Todas as vezes que tentamos neutralizar o ego, devemos tentar manter a mente ingênua como a mente de uma criança. Não é bom começar o exercício pensando, 'já sei a resposta' ou 'que tédio!', pois assim não poderemos ter o impacto emocional do inacreditável fato de que de repente nosso ego desapareceu, fugiu envergonhado.

Anular o ego é um processo difícil e demorado. Mas é absolutamente necessário e benéfico. Por isso, devemos persistir com alegria. Nossa porcentagem de vitória crescerá passo a passo."



Finda a exposição do Lama Ganchen, completo esta explanação com a esposição do problema segundo o Revmo. Imai, meu antigo mestre budista do Templo Higashi Honganji:


Templo Higashi Honganji


"Tendo exposto nosso ego usando a luz da sabedoria, tudo que nos resta é um vasto espaço ou vacuidade que nos torna livres para retornar à 'Casa do Pai':

'Se alguém quiser me seguir, NEGUE-SE A SI MESMO, tome sua cruz e me siga.'

Esse negar-se a si mesmo não significa negar ao seu eu real, isto é óbvio, pois isso só poderia ser feito através do suicídio! Como eu poderia recusar ou renegar a mim mesmo, se eu só posso ser eu mesmo? Claro que a afirmativa se refere à negação do eu lusório, o eu EGO-ÍSTA, que só pensa em si mesmo, em satisfazer seus desejos, realizar seus sonhos, atingir sucesso em tudo que faz... Aquele que vive construindo e reconstruindo castelinhos de areia, sempre renovados, - ele não para nunca.

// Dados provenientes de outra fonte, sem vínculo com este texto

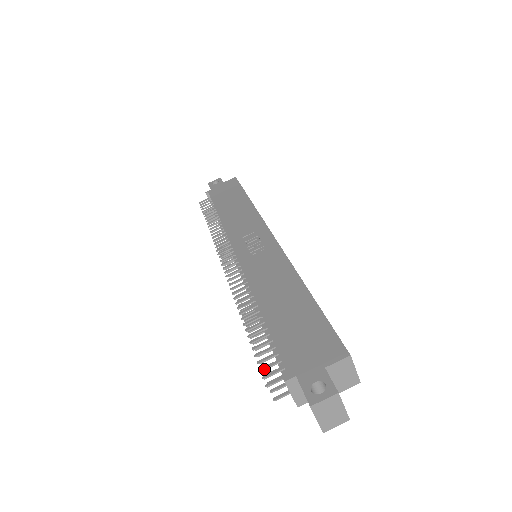
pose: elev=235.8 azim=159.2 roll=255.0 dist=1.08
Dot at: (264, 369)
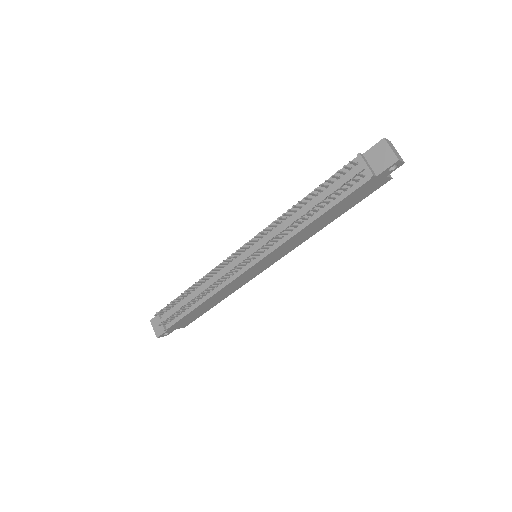
Dot at: (339, 171)
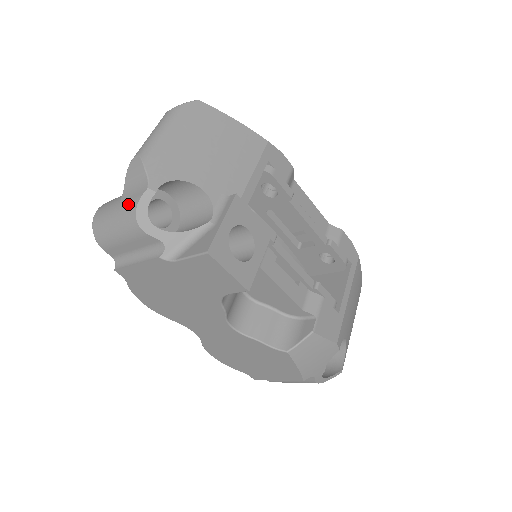
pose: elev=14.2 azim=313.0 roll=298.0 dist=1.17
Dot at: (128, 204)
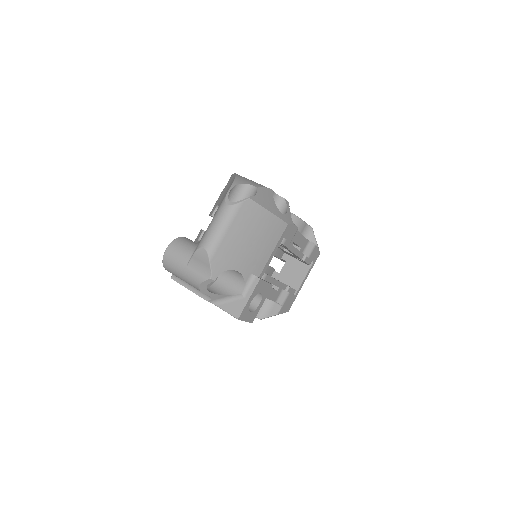
Dot at: (195, 276)
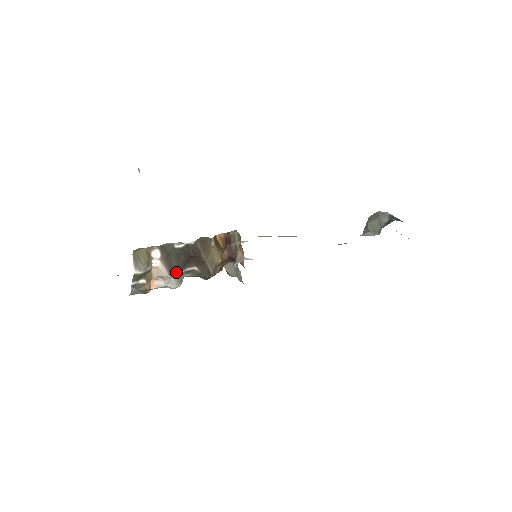
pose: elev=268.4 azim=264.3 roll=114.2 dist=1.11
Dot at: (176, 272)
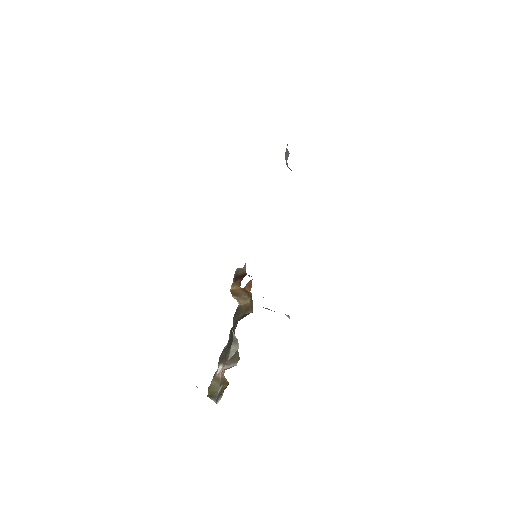
Dot at: (236, 351)
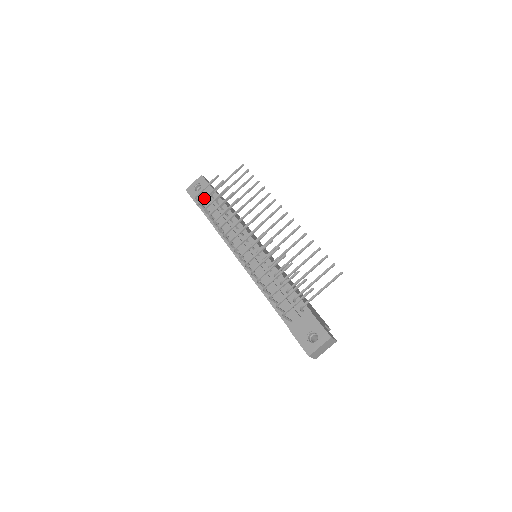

As pessoas comuns, em geral, necessitam de muito espaço individual e sempre se sentem desconfortáveis tanto em espaços pequenos quanto em multidões. O antídoto para essa sensação é familiarizar a mente com o vasto espaço interior do não-ego, não-eu, não-meu... A autocura não é desenvolver o ego, mas dissolvê-lo! Assim, sempre nos sentiremos muito confortáveis e relaxados, mesmo se estivermos rodeados por trinta pessoas gritando todas ao mesmo tempo. Claro que falar é muito mais fácil do que fazer...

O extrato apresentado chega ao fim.